The sungem's breeding season is mostly from June to October but in some cases starts as early as April. The female alone builds the nest, incubates the eggs, and cares for the young. It makes a small cup nest of soft material and spider web, adorned with lichen on the outside. One nest was measured at 2.9 cm in diameter and 1.95 cm in height. It is built in a branch fork, usually at a height of approximately 1 m. The female lays two white and elliptical eggs which are 11 by 8 mm in size and 0.29 g in weight. In one case, the second egg was laid within two hours of the first. The eggs are incubated for about 13 days. The chicks are naked and black just after hatching, and fledge 20 to 22 days later. A 2012 study monitored one nest and found that it was re-used for a second breeding attempt later in the same breeding season. The birds become sexually mature in their second year, and the average generation length has been estimated at 4.2 years.

===Agonistic behavior===
A 2014 study monitored fights over territory between the hummingbirds of a Cerrado habitat. Of the three resident hummingbird species in the studied area, the horned sungem was found to be the most aggressive, with 12 fights between horned sungem individuals and 7 attacks on a subordinate species, the glittering-bellied emerald. The horned sungem is subordinate to the larger swallow-tailed hummingbird in areas where this species occurs.

===Parasites===
The feather mite Allodectes norneri is a known parasite of the horned sungem. This mite has also been recorded in the long-tailed sylph.

==Status==
The IUCN has assessed the horned sungem as being of least concern. This species was in high demand in the international bird trade, but from the end of the 1970s this trade has been restricted. As with all hummingbird species, the horned sungem is listed in Appendix II of CITES (Convention on International Trade in Endangered Species of Wild Fauna and Flora). The sungem occurs in several protected areas, such as Serra do Cipó National Park and Brasília National Park in Brazil and Noel Kempff Mercado National Park in Bolivia. The species has recently expanded into Espírito Santo and southern Amazonas, being one of few hummingbirds that have recently increased their range. Though its population size is not known, it is believed to be increasing.

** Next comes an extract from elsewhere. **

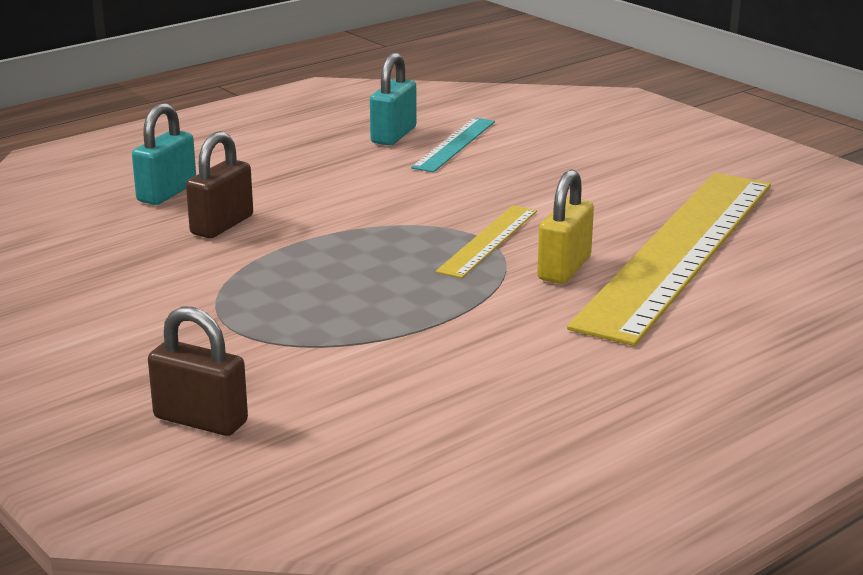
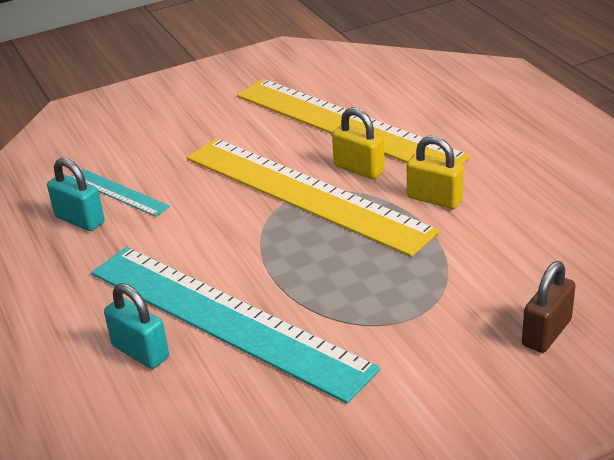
camera: 75 degrees left, 10 degrees up
(222, 225) = (226, 319): brown padlock -> turquoise ruler
(488, 241) = (305, 194): yellow ruler -> yellow ruler, size x2.29
(507, 325) = (434, 199): none -> yellow padlock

A 2019 study estimated the vulnerability of 103 bird species native to the Brazilian Cerrado to changes in climate and land use projected for 2050, and found that the horned sungem is adaptable and comparatively insensitive to these threats. One of the criteria used was the dispersal ability (the bird's ability to move to new areas), which was estimated based on wing measurements. Together with another hummingbird, the frilled coquette, the horned sungem had the highest estimated dispersal ability of the studied species.